Namun, lanjutnya, perbedaan-perbedaan antara dua aliran itu kemudian dijadikan alat untuk memecah-belah dan menebarkan sikap permusuhan. Hal itu, ujarnya, terjadi sejak pendudukan pasukan AS dan negara sekutunya di Irak.

“Saya 30 tahun berada di Irak. Selama 30 tahun itu saya tidak pernah melihat ada orang Syiah membunuh orang Sunni, atau orang Sunni membunuh orang Syiah. Mereka hidup damai. Tidak ada fanatisme di antara mereka,” terang Hashemi Syahrudi.

AS, jelas Hashemi Syahrudi, tidak cukup menyebarkan kebencian di kalangan kelompok Sunni dan Syiah. Negara adidaya tersebut, katanya, juga bekerjasama dengan sebuah kelompok Islam yang ekstrim. Ia menyebutkan kelompok tersebut memiliki ciri yakni mudah mengkafirkan orang atau kelompok lain yang tidak sepaham.

“Muncul paradigma; mereka yang berbeda paham dan keyakinan dalam bidang fikih, akidah dan lainnya adalah kafir. Orang kafir, kata mereka, halal darahnya dan harus dibunuh. Mereka sering kali menganggap kaum Syiah dan Sunni adalah kafir. Ini sangat berbahaya bagi umat Islam,” ungkapnya.

Hashemi Syahrudi meminta ulama dan umat Islam di dunia juga memerangi pemikiran dan kelompok-kelompok ekstrim tersebut. Karena, menurutnya, pemikiran itu bukanlah pemikiran Islam yang benar.

Pertemuan Ulama se-Dunia

Dalam kesempatan itu, Hashemi Syahrudi juga menyambut baik rencana pertemuan ulama-ulama se-dunia di Indonesia pada 2-3 April mendatang. Namun demikian, ia meminta pertemuan tersebut tidak mengundang ulama-ulama dari kelompok Islam garis keras yang kerap kali mengkafirkan orang atau kelompok lain.

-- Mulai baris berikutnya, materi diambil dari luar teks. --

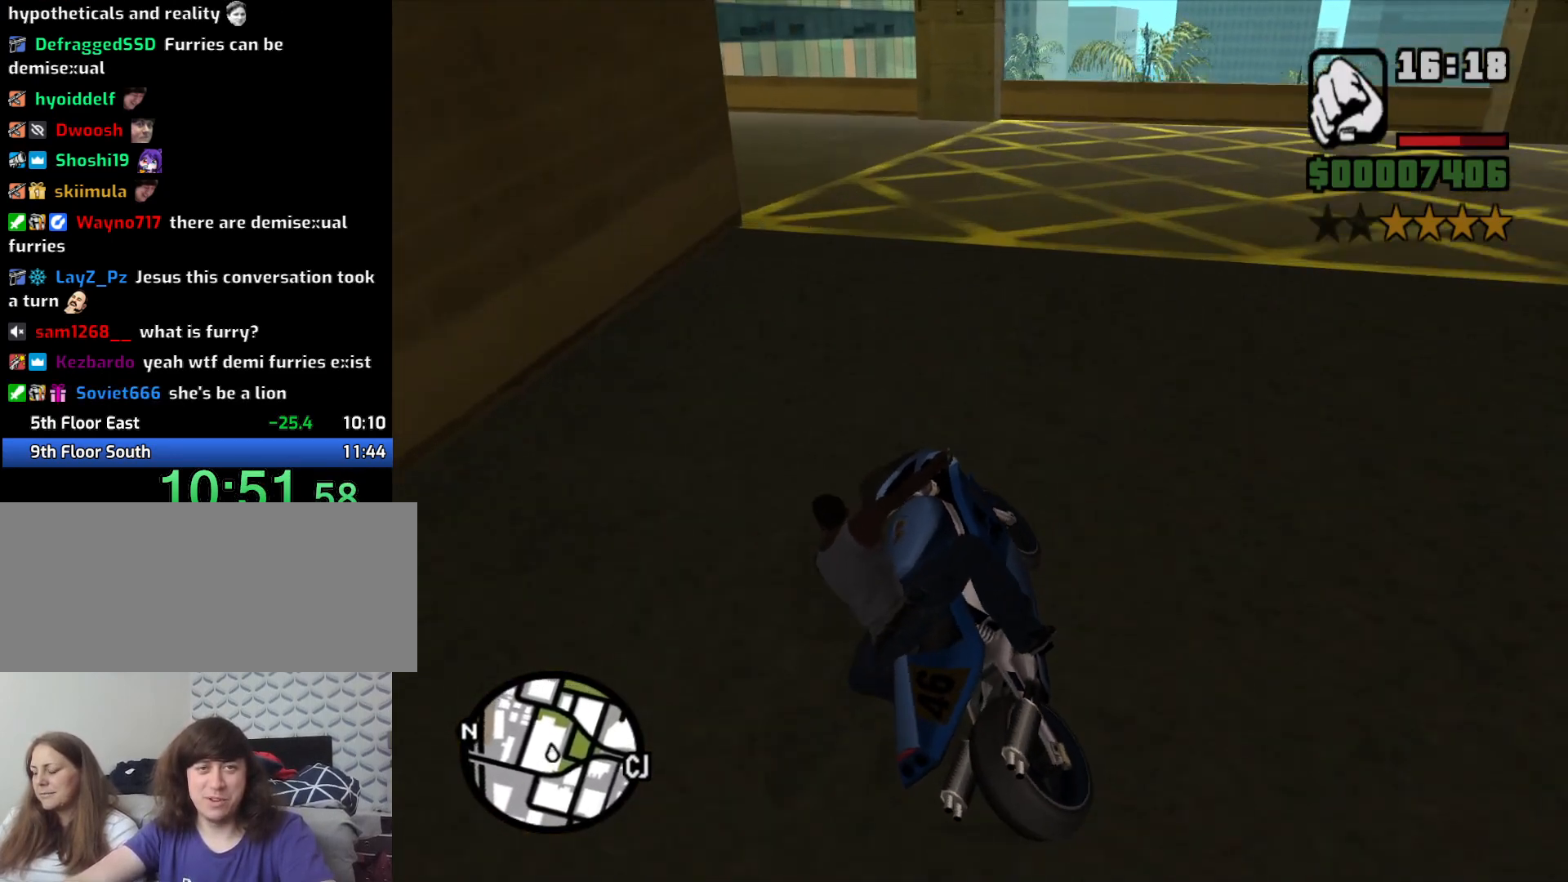
{"keys": ["5", "a", "space"], "mouse": [], "events": [[83, "5", "down"], [83, "a", "up"], [83, "space", "down"], [216, "a", "down"]]}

“Saya yakin NU mampu mengumpulkan ulama se-dunia. Tapi bagi mereka yang mudah mengkafirkan orang lain, hendakalah tidak datang. Saya menyambut baik ide itu. Tapi syaratnya satu, mereka yang hadir adalah ulama-ulama yang tidak mudah mengkafirkan orang lain,” pinta Hashemi Syahrudi.

Sementara itu, Hasyim Muzadi kepada wartawan usai acara tersebut menyatakan, Indonesia, melalui pertemuan ulama se-dunia itu diminta untuk membantu dunia Islam keluar dari isu-isu ‘jebakan’. Selama ini, menurutnya, dunia Islam seakan terpedaya oleh tipu muslihat AS dengan isu-isu sectarian tersebut.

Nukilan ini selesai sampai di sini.